Which leads me to my third point: this story is probably the most moral anime I've come across so far.
One thing I love about anime (and tend to find fault with in American animation and movies) is that Anime isn't afraid to tackle the hard topics. Loss, regret and suffering are frequently dealt with head-on, where as we largely bypass this in American cartoons, and even most movies. We like to see the end product and tend to short-change the journey. Or we simply present the ridiculous idea that "wishing on a star" and "defeating the evil villain" is somehow all that stands in the way of our dreams.
Not so with Kaleido Star: New Wings. Sora is the real thing. She struggles to identify what her dream is.
And when she finds her dream, she bleeds for it.
Sweat, tears, discouragement...and above all, hard work. There is a price to pay for every dream, and no one will pay it for you. But in the end, the reward for achieving your dreams far outweighs the sacrifice.
Not only does Sora pay the price for her dream, she inspires others to do the same, and because of the strength she finds through the love of her friends and the desire to bring others together, everyone is lifted to a higher level.

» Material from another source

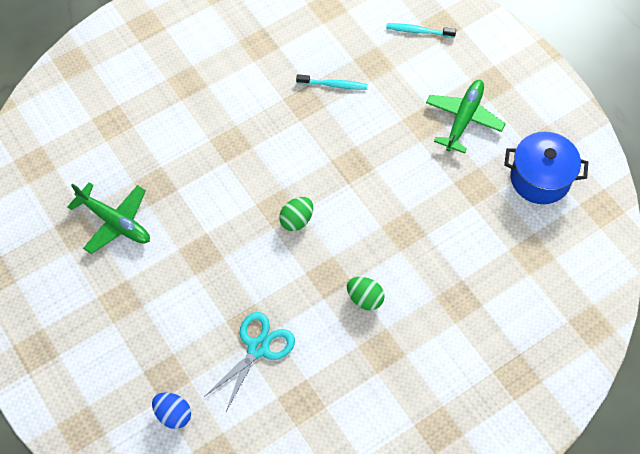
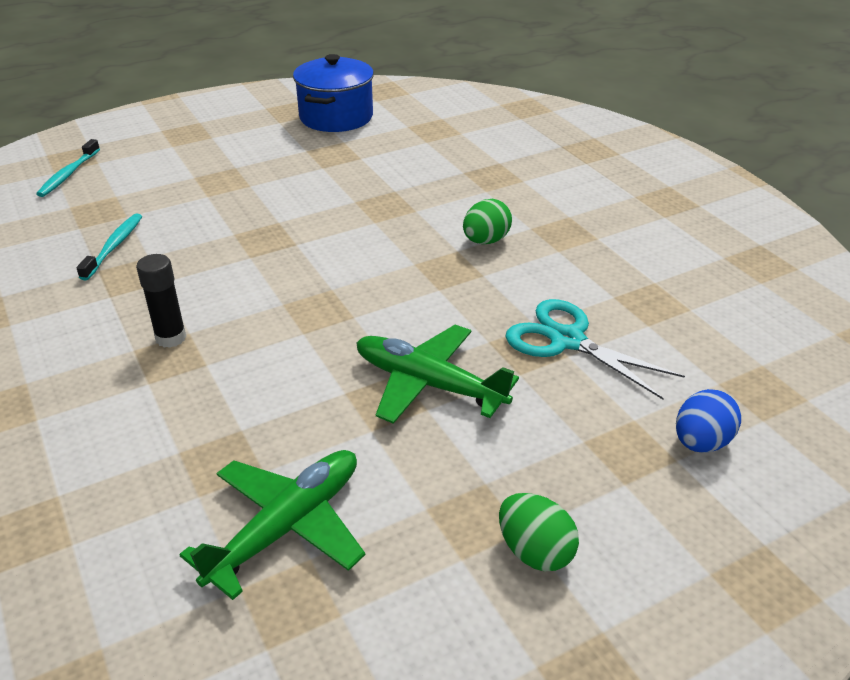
camera: 85 degrees left, 25 degrees down
green egg [279,197,313,231] -> green egg moved to [499,493,579,571]
green plane [426,80,506,154] -> green plane moved to [356,325,519,424]
none -> black glue stick [136,254,187,348]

Here's what else I love - Sora had to adapt her dream so that it accommodated reality. I myself had a hard time really believing in Sora's dream. A stage without competition seemed like a silly, impossible, and even impractical ideal. I almost lost faith in the series entirely because I thought it was going to have some lame-o, "everyone loves each other" ending. I was thrilled to see that there wasn't purely a "storybook ending". Yes, Sora achieved her dream...but at the same time, she also grew up and learned to accept the reality of competition and the place it has in driving people to achieve.

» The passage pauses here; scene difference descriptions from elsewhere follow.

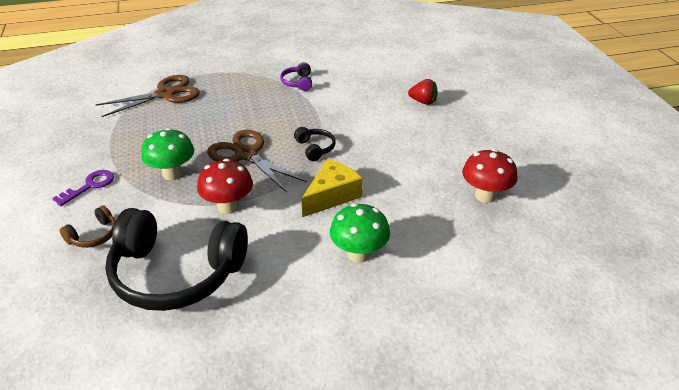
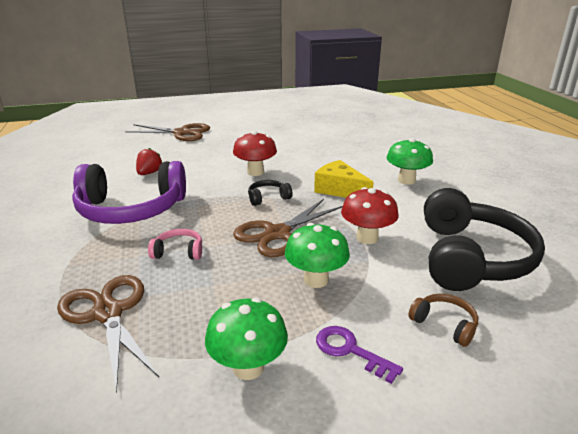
camera: 90 degrees left, 10 degrees down
purple headphones [280,62,312,91] -> purple headphones [72,161,186,224], size x2.44
red strawberry [408,79,438,105] -> red strawberry moved to [136,148,162,175]
red mushroom [462,149,518,203] -> red mushroom moved to [233,131,277,176]
none -> brown scissors [125,123,210,141]
none -> pink headphones [148,229,202,260]
none -> green mushroom [205,298,288,380]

I've gone on long enough with the philosophical rantings. Let's just say, I wouldn't hesitate to buy both seasons. I plan on having this around not only for it's great entertainment value, but to help teach my kids what it means to work for your dreams.
Not as good as the first season
Kunai | California | 07/17/2009
(5 out of 5 stars)
"After coming out of an amazing first season, season 2 starts off pretty badly. First off, you can skip the 2 recap episodes which don't even add anything besides a new edited ending. Furthermore we see the loss of two awesome characters, Layla and Yuri, for the first half and get some pretty bad new character replacements, May Wong and Leon Oswald.
So why did I rate this 5 stars, after all the feelings of animosity towards the newcomer characters, it just makes you more attached to the anime, because of how angry we are getting. So when we finally see Sora able to shine the feelings this anime will produce will be amazing.
We have seen Sora struggle in the first season, but her struggle this season is way greater and we see some big time failures for the first time. For a character to lose so many times, it's refreshing to see. It gets tiring to see the main character always win every battle like in all the shonen animes.
Ultimately, the first half may be a bit slow but if you believe in the build up it builds, then it will be on par with the first season. And a lot of people say this show is for girls, but I think its more for everyone. It has a girlish theme but it plays out very much like a shonen."